The new streambanks sport tree trunks, roots and brush jutting from the rocky rubble. Below the dirt, those logs are 20 feet long and they’re stacked horizontally 12 feet deep, at a right angle to the streamflow. This configuration will allow them to stay in place when the stream is pushing on them at high flow, and they’ll help keep the banks from eroding.
Some of the huge logs are spruce trees that were growing near the site. The rest are slash from Lolo National Forest thinning projects in Marshall Canyon and Lolo Creek.
“We hauled in their slash piles. They don’t have to burn them and it’s good material for us. So that worked out really well,” Roberts said.
A foot or two from the stream, troughs run along the streambanks, laying bare the top layers of logs. They represent the final bit of this year’s work that won’t start until mid-October.

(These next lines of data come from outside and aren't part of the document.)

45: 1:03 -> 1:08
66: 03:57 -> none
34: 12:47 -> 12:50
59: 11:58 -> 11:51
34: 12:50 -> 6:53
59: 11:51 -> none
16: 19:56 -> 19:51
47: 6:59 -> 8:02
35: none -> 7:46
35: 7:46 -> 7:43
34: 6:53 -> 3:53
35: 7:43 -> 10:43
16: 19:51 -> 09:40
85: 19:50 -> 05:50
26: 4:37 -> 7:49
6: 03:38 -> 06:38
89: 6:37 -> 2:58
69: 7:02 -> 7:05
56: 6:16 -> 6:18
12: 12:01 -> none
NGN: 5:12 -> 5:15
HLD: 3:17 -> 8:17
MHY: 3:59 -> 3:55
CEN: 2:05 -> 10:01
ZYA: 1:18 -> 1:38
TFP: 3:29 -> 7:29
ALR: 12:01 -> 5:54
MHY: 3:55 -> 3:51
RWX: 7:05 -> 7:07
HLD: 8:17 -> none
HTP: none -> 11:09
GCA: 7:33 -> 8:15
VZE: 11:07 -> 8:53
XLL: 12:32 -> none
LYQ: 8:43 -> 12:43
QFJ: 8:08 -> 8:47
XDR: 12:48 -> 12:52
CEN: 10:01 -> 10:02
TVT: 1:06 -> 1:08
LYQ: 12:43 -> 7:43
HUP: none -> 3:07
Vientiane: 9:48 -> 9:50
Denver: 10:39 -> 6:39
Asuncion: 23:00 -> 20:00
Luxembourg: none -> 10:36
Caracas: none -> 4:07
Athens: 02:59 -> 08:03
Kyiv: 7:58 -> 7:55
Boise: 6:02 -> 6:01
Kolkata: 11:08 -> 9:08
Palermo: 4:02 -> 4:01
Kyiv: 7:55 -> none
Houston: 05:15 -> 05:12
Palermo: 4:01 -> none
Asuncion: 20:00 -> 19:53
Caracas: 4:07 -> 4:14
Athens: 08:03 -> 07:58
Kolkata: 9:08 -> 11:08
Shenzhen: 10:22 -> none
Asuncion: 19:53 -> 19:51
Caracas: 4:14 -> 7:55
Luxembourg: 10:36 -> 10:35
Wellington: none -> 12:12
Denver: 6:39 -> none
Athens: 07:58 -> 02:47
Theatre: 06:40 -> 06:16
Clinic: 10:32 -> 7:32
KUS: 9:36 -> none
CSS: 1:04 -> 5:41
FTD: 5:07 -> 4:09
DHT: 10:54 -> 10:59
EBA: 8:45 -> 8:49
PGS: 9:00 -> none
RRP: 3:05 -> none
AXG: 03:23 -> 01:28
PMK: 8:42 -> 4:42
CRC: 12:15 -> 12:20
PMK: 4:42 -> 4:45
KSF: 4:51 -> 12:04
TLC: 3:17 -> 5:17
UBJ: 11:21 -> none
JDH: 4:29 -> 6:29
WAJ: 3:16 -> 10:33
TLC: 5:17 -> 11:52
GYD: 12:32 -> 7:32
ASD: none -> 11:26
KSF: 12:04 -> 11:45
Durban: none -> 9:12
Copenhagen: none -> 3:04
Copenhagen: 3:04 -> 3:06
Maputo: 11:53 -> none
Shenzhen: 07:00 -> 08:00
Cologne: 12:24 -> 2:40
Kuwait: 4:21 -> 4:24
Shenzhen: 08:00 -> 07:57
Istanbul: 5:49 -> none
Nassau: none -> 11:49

That’s when volunteers will return with truckloads of willow cuttings to plant in the troughs.
The Canyon River Golf Course has offered to let Roberts cut some of their willows, and others will come from the city’s poplar plantation on Mullen Road. Volunteers will plant the 8-foot lengths at an angle in the troughs so the cuttings overhang the bank. Thus, they create one more layer of protection for the banks. Then Aqua Terra crews will fill the troughs back in.
“The brush is only going to last four, maybe six years. The willows by then should be 8 feet tall. So brush is your near-term stability and willows are long-term stability,” Roberts said. “We’re not trying to build something that stays exactly like this forever. We want natural processes to take place.”
Some natural processes are already taking place.
Roberts pointed out some moss already beginning to cover rocks in the month-old bypass channel. He’s seen otters and beaver in the area and a few plants are already sprouting in one of the planned wetlands.
Roberts climbed a logjam suspended over a deep pool where the new channel will merge with the bypass channel. He tossed in a small cone resembling a grasshopper.
A few seconds later, a dark slender shape rose from the depths. Roberts grinned as a 10-inch-long trout nipped at the cone before spinning back into the hole. He’s seen a lot of fish in the stream, and the hope is that one less obstacle will help migrating westslope cutthroat and bull trout return to the headwaters.
“Before, fishing was closed to the dam. There is no dam; that doesn’t mean it’s all open now. It means Fish, Wildlife & Parks has to re-designate where the closure is,” Roberts said. “There’s going to be some nice fishing in here.”
The project has gone so smoothly that the crews are about a week ahead of schedule. They have about two weeks more of work, and then they’ll get a few weeks off before the final willow planting. Roberts said he’s kind of sad to see it end – it’s been nice to work on such a beneficial project so close to home.
“I’ve been really impressed with the way (Aqua Terra) managed dewatering impacts and sediment. We’ve had a few days of cloudy water, which is kind of unavoidable. But beyond that, it’s been pretty clean,” Roberts said. “It’s a huge difference compared to what we were looking at when this all started.”